In deze zaak heeft het Gerechtshof 's-Hertogenbosch op 21 juni 2019 uitspraak gedaan in hoger beroep over de aftrekbaarheid van voorbelasting met betrekking tot de installatie van geïntegreerde zonnepanelen op een privéwoning. De belanghebbende had in zijn aangifte omzetbelasting over het vierde kwartaal van 2015 verzocht om teruggaaf van omzetbelasting tot een bedrag van € 3.377. De inspecteur van de Belastingdienst heeft dit verzoek gedeeltelijk afgewezen en een teruggaaf verleend van € 1.371. Na bezwaar heeft de inspecteur een aanvullende teruggaaf van € 125 verleend. De belanghebbende is in beroep gegaan bij de Rechtbank Zeeland-West-Brabant, die het beroep ongegrond verklaarde. Hierna heeft de belanghebbende hoger beroep ingesteld bij het Hof.
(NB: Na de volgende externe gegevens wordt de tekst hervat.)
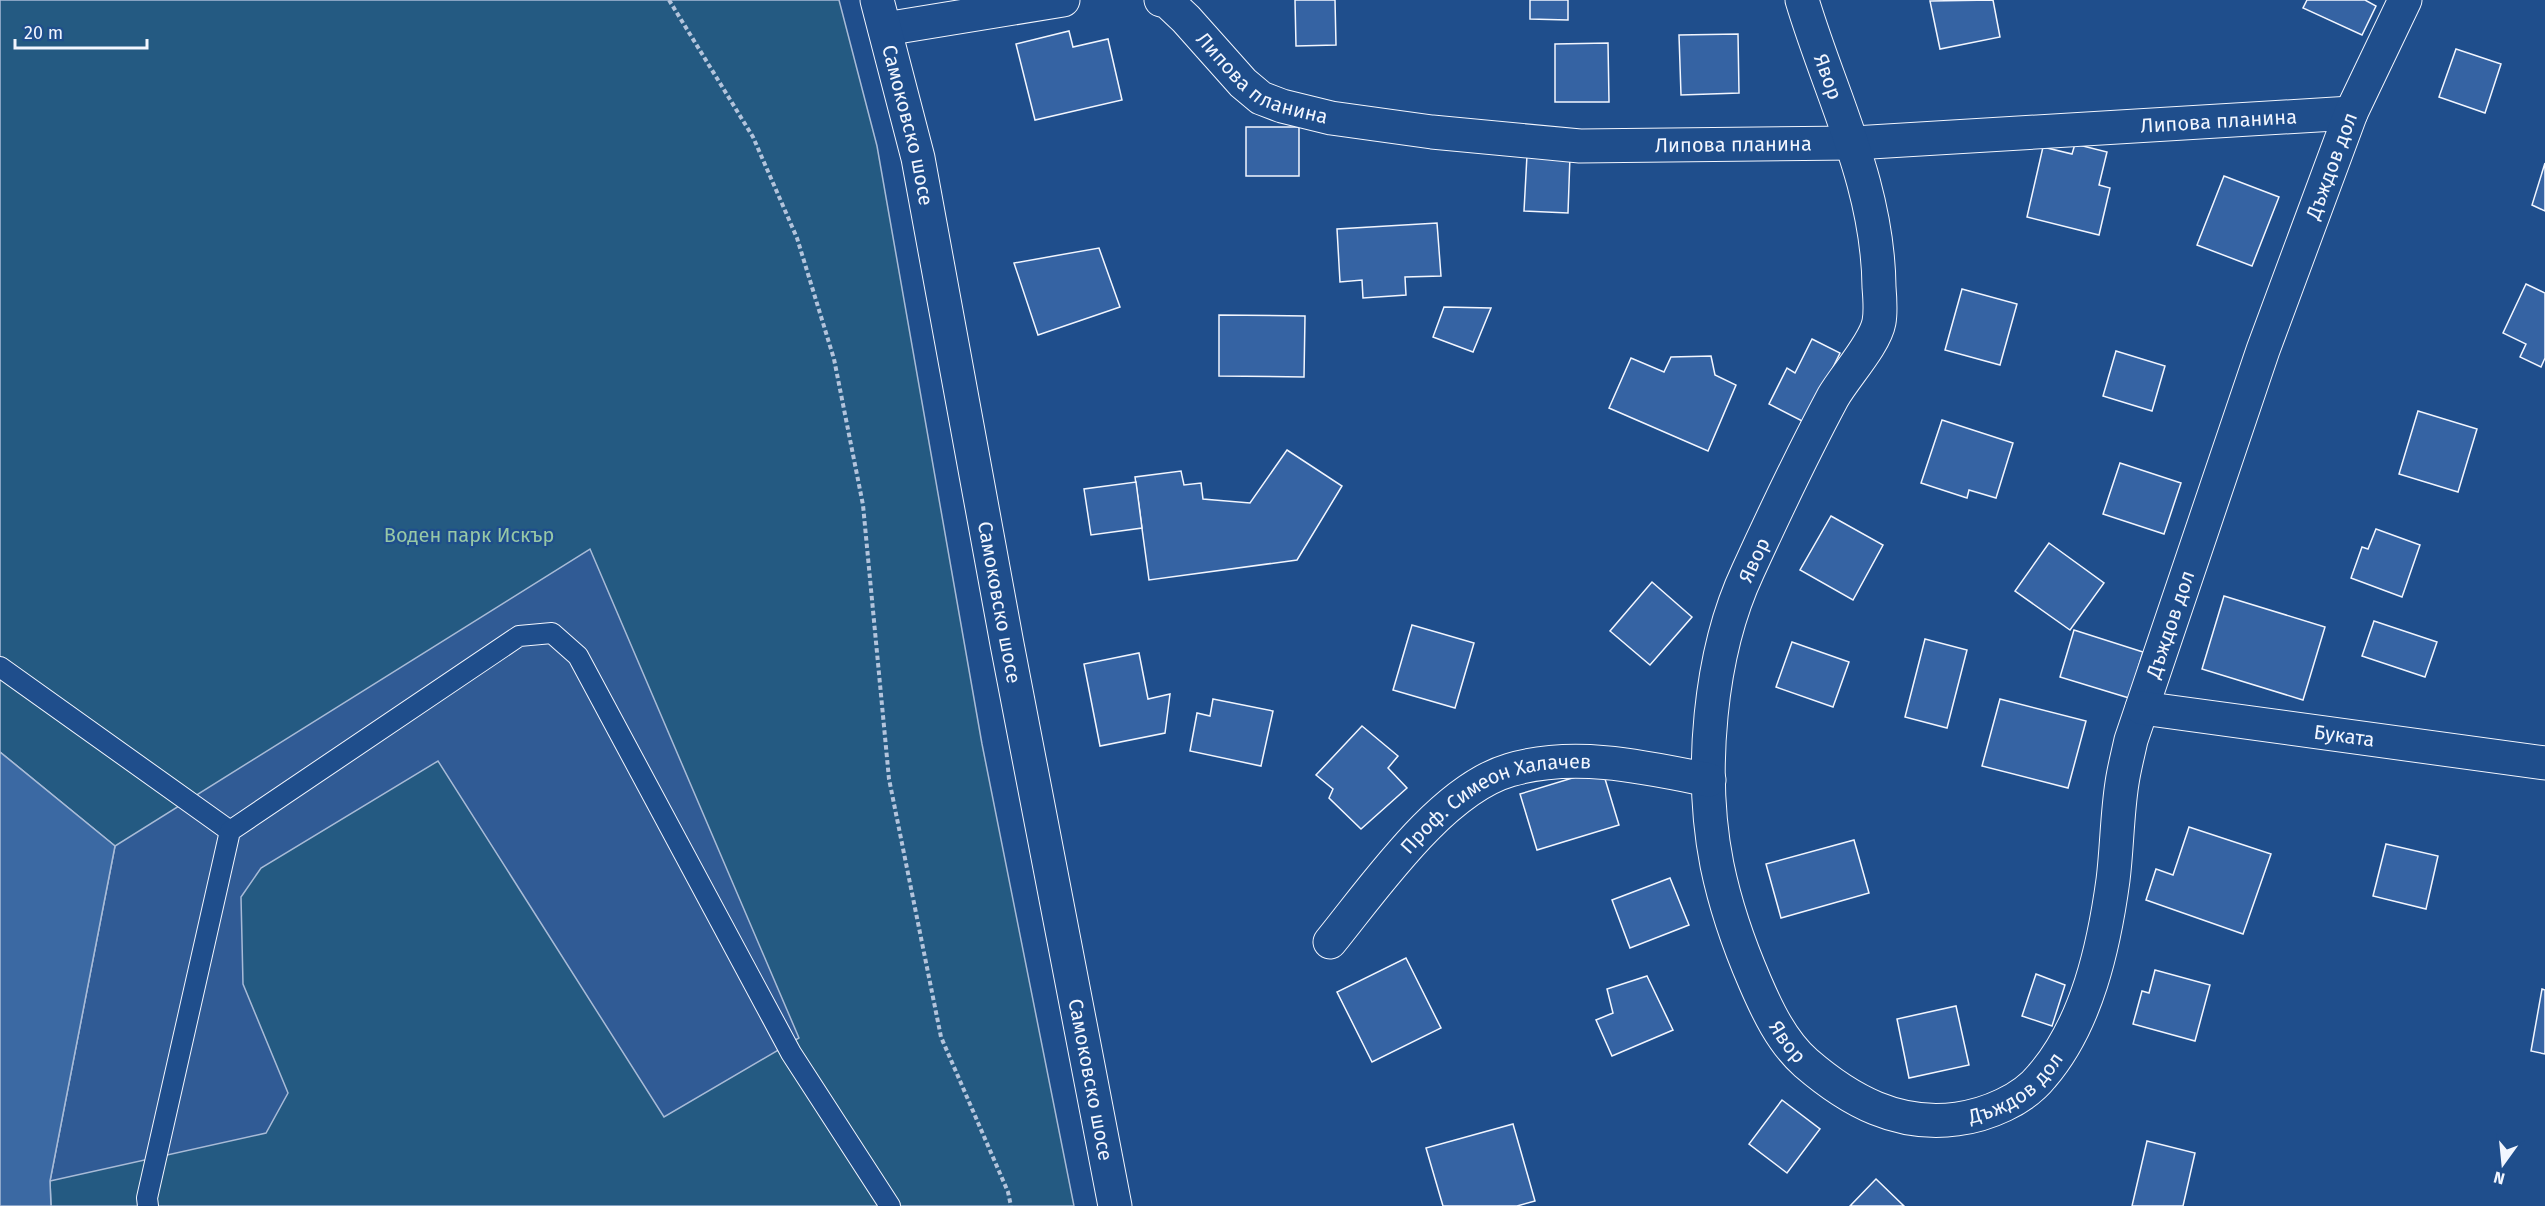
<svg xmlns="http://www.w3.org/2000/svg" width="2545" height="1206" font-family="'Fira Sans',sans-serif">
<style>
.green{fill:#245a82;stroke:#a8bbd7;stroke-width:1.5}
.parking{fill:#305b95;stroke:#a8bbd7;stroke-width:1.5}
.water{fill:#3b69a3;stroke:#a8bbd7;stroke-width:1.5}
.building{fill:#3563a3;stroke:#f2f6ff;stroke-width:1.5}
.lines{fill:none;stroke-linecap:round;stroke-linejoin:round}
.service-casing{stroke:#f2f6ff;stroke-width:22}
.minor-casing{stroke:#f2f6ff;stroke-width:35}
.secondary-casing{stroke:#f2f6ff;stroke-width:35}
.path{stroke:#b3c4dc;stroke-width:4;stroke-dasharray:4.5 3;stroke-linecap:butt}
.service{stroke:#1f4e8c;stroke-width:20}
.minor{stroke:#1f4e8c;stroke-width:33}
.secondary{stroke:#1f4e8c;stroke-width:33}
.labels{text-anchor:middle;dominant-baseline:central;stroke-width:4.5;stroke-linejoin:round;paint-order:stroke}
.street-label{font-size:20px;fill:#f2f6ff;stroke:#1f4e8c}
.park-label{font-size:20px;fill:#97c8a6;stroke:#1f4e8c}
</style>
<rect width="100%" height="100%" fill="#1f4e8c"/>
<path class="green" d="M0 0H839L877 146 982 744 1074 1206H51L50 1181 115 846 0 752Z"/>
<path class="parking" d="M590 549 799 1038 664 1117 438 761 261 868 241 897 243 984 288 1093 266 1133 50 1181 115 846Z"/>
<path class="water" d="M0 752 115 846 50 1181 51 1206H0Z"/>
<g class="building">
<path d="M1295 0H1335L1336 45 1296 46Z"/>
<path d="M1530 0H1568V20L1530 19Z"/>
<path d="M1993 0 2000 37 1940 49 1930 1Z"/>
<path d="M2307 0H2365L2376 6 2362 35 2303 8Z"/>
<path d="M1069 31 1073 47 1108 39 1122 100 1035 120 1016 44Z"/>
<path d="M1738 34 1739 93 1681 95 1679 35Z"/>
<path d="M1608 43 1609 102H1555V44Z"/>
<path d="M2456 49 2501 64 2485 113 2439 97Z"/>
<rect x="1246" y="127" width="53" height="49"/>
<path d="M2075 144 2107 152 2099 185 2110 188 2099 235 2027 217 2043 147 2072 154Z"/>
<path d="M1527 155 1570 156 1568 213 1524 211Z"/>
<path d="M2545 163V211L2532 205Z"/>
<path d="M2224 176 2279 197 2252 266 2197 245Z"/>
<path d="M1437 223 1441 276 1405 277 1406 295 1363 298 1362 280 1340 282 1337 229Z"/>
<path d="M1099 248 1120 307 1038 335 1014 263Z"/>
<path d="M2526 284 2545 293V358L2541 367 2520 357 2526 344 2503 333Z"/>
<path d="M1962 289 2017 304 2000 365 1945 350Z"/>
<path d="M1444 307 1491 308 1473 352 1433 337Z"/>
<path d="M1219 315 1305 316 1304 377 1219 376Z"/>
<path d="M1812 339 1840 353 1806 423 1769 404 1787 368 1795 373Z"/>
<path d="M2116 351 2165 366 2152 411 2103 396Z"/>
<path d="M1711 356 1715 375 1736 385 1708 451 1609 408 1631 358 1664 372 1671 357Z"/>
<path d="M2418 411 2477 429 2458 492 2399 474Z"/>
<path d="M1942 420 2013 443 1996 498 1969 490 1967 498 1921 483Z"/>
<path d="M1287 450 1342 486 1297 560 1149 580 1135 477 1181 471 1184 485 1201 483 1203 499 1250 503Z"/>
<path d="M2120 463 2181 483 2164 534 2103 514Z"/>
<path d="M1136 482 1142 528 1091 535 1084 489Z"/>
<path d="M1831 516 1883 545 1853 600 1800 570Z"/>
<path d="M2376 529 2420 545 2402 597 2351 578 2362 547 2368 549Z"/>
<path d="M2049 543 2104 583 2070 630 2015 591Z"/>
<path d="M1652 582 1692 617 1650 665 1610 631Z"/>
<path d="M2224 596 2325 627 2303 700 2202 669Z"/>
<path d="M2374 621 2437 642 2425 677 2362 656Z"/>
<path d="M1412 625 1474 643 1455 708 1393 690Z"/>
<path d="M2074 630 2143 652 2129 698 2060 677Z"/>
<path d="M1925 639 1967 650 1947 728 1905 717Z"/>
<path d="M1792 642 1849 662 1833 707 1776 687Z"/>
<path d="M1139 653 1148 699 1170 694 1165 733 1100 746 1084 664Z"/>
<path d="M1213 699 1273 711 1261 766 1190 751 1197 713 1210 716Z"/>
<path d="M2000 699 2086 721 2068 788 1982 766Z"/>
<path d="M1362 726 1398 756 1388 768 1407 788 1361 829 1329 798 1333 789 1316 775Z"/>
<path d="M1602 769 1619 825 1537 850 1520 794Z"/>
<path d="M2189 827 2271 854 2243 934 2146 900 2156 869 2173 875Z"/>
<path d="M1854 840 1869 893 1781 918 1766 864Z"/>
<path d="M2386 844 2438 856 2426 909 2373 896Z"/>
<path d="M1670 878 1689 925 1630 948 1612 900Z"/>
<path d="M1406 958 1441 1028 1372 1062 1337 992Z"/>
<path d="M2155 970 2210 985 2195 1041 2133 1024 2142 991 2149 993Z"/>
<path d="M2036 974 2065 985 2052 1026 2022 1016Z"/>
<path d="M1647 976 1673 1030 1612 1056 1596 1020 1613 1013 1607 989Z"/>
<path d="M2542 989 2545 990V1054L2531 1051Z"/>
<path d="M1956 1006 1969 1065 1909 1078 1897 1019Z"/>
<path d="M1782 1100 1820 1129 1787 1173 1749 1144Z"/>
<path d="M1513 1124 1535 1201 1517 1206H1443L1426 1148Z"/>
<path d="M2147 1141 2195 1153 2183 1206H2132Z"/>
<path d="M1876 1179 1904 1206H1850Z"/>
</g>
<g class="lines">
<defs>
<g id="service">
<path d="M0 667 230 831"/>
<path d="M148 1206 147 1198 230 831 519 636 552 633 578 656 791 1053 890 1206"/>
</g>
<g id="minor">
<path id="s1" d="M1161 0 1168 2 1186 19 1243 83 1261 98 1282 106 1331 118 1432 132 1580 146 1854 143 2351 113"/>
<path id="s2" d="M1802 0C1831 97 1878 183 1879 287 1880 299 1881 311 1879 322 1875 344 1845 376 1833 397 1803 453 1775 512 1748 571 1709 654 1699 774 1717 865 1725 904 1739 945 1755 982 1767 1010 1782 1042 1806 1063 1850 1101 1898 1127 1957 1119 1987 1115 2023 1100 2042 1076 2087 1024 2104 946 2113 880 2117 848 2117 815 2122 783 2124 769 2128 754 2131 740L2263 350 2351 113 2405 0"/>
<path d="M885 29 1063 0"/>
<path id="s3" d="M2142 708 2545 763"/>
<path id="s4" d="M1330 942C1374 888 1441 790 1510 770 1574 751 1645 767 1709 780"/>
</g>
<g id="secondary">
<path id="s5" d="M877 0 918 158 1007 644 1115 1206"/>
</g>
</defs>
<use href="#service" class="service-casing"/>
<use href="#minor" class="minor-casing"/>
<use href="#secondary" class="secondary-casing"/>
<path class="path" d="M669 0 753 137 797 238 834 359 863 505 889 779 941 1037 1008 1192 1011 1206"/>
<use href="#service" class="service"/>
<use href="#minor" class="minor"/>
<use href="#secondary" class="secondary"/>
</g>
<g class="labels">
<g class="street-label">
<text stroke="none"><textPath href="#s1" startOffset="132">Липова планина</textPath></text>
<text stroke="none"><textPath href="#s2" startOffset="81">Явор</textPath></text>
<text stroke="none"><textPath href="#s1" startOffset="1104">Липова планина</textPath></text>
<text stroke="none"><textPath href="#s5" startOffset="129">Самоковско шосе</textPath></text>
<text stroke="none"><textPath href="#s1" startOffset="618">Липова планина</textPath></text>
<text stroke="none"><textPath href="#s2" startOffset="2360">Дъждов дол</textPath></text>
<text transform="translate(1754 560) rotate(-65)">Явор</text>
<text stroke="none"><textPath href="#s5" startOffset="615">Самоковско шосе</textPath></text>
<text stroke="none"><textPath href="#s2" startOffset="1874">Дъждов дол</textPath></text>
<text stroke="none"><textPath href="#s3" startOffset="204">Буката</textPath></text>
<text stroke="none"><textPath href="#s4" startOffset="226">Проф. Симеон Халачев</textPath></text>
<text stroke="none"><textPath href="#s2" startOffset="1107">Явор</textPath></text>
<text stroke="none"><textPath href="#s5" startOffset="1101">Самоковско шосе</textPath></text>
<text stroke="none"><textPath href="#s2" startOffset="1370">Дъждов дол</textPath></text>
</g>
<g class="park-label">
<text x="469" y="535">Воден парк Искър</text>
</g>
</g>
<g transform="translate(2503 1164) rotate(195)" stroke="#1f4e8c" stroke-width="4.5" paint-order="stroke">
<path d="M0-4.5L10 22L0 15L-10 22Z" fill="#f2f6ff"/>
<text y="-9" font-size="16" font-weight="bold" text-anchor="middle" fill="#f2f6ff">N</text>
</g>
<path d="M15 39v9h132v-9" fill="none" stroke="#f2f6ff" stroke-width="3"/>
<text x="24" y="39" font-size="18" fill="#f2f6ff" stroke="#1f4e8c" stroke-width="4.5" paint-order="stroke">20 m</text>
</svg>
De zaak draait om de vraag of de teruggaafbeschikking tot het juiste bedrag is vastgesteld. De belanghebbende stelt dat hij recht heeft op een hogere teruggaaf dan door de inspecteur is vastgesteld, terwijl de inspecteur van mening is dat de teruggaaf correct is berekend. Het Hof heeft vastgesteld dat de zonnepanelen een dubbelfunctie vervullen, namelijk als dakbedekking en als energieopwekkende installatie. Het Hof oordeelt dat de aftrekbaarheid van de voorbelasting alleen mogelijk is voor zover de zonnepanelen voor zakelijke doeleinden worden gebruikt. De belanghebbende heeft niet aannemelijk gemaakt dat hij recht heeft op een hogere aftrek dan het forfait dat door de inspecteur is vastgesteld.
Uiteindelijk heeft het Hof het hoger beroep ongegrond verklaard en de uitspraak van de Rechtbank bevestigd. De belanghebbende heeft geen recht op een hogere teruggaaf dan het bedrag dat door de inspecteur is vastgesteld, en het Hof heeft geen redenen gezien om de inspecteur te veroordelen in de proceskosten of het griffierecht te vergoeden.